MSU’s Valentina Rossi Wins Women’s Amateur Latin America
Teammate Valery Plata turning professional mid-season
By Tom Lang
The buzz around the golf program at Michigan State a few days before Thanksgiving was loud and strong.
Valentina Rossi, a junior, had just won the prestigious Women’s Amateur Latin America, with four rounds played at the Pillar Golf Club in Buenos Aries, Argentina.
Almost simultaneously, Valery Plata was successfully completing stage 2 of the LPGA Tour Q-School, and has since decided to turn professional after completing the fall schedule, and skip her college spring season, MSU coach Stacy Slobodnik-Stoll told me. A new LPGA rule requires players to be pros to advance to the third and final stage, the 8-round Q Series in Alabama in early December. Under the same circumstances, at the last minute before Stage 3 began, U-M’s Ashley Lau made the same decision to forgo the spring season and turn pro.
Last year, Plata had won the same Latin America tournament Rossi just did. It’s the second time they mirrored each other’s play. In 2020, Plata reached the semifinals of the U.S. Women’s Amateur, and Rossi did the same in 2021.
“I’m so happy for Valentina, her family and our program,” Slobodnik-Stoll said in a release about the Latin America. “This is such an incredible achievement for her and it’s a testament to the hard worker that Valen is. She never quit, she never thought she was out of it and continued to play her game and she was rewarded with a tremendous victory.
“It is a great accomplishment for our program to have back-to-back winners of one of the most prestigious amateur events in the world. Valery (Plata) and Valentina (Rossi) have been wonderful representatives of our program over the last few years and it’s just incredible to see them have such great success while representing their home country at the same time.”
Rossi came from behind by four strokes in the final round in Argentina. Via a Michigan media Zoom from Brazil, she said she played it like match play with the then leader in her group. Rossi made three birdies on the front nine to be one stroke back at the turn. But she went up two strokes with four holes to play.
“That’s when I felt like I can win this tournament,” she said. “Winning the Women’s Latin American after (Valery, her college roommate) is incredible. I’m pretty happy and I think it’s pretty cool for Michigan State.
“Those were both pretty important tournaments for us (Plata at Q-School) so we were talking about it, wishing good luck to each other. We were talking about how for Michigan State this is incredible, with so many changes in just a week.”

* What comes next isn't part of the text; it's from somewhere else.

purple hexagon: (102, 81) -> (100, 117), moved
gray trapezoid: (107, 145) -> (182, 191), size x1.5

Rossi’s Latin America win automatically qualifies/exempts her for three LPGA majors in 2023: the AIG Women’s Open, the Amundi Evian Championship and the The Chevron Championship – as well as the Women’s Amateur Championship and the Hilton Grand Vacations ANNIKA Invitational. It did not come with an automatic bid to the Augusta National Women’s Amateur, but she still could make it there – which would be two years in a row for MSU.
“With this win I’ll go up in the (World Amateur) rankings, but I don’t know if it will be enough to qualify (for Augusta).”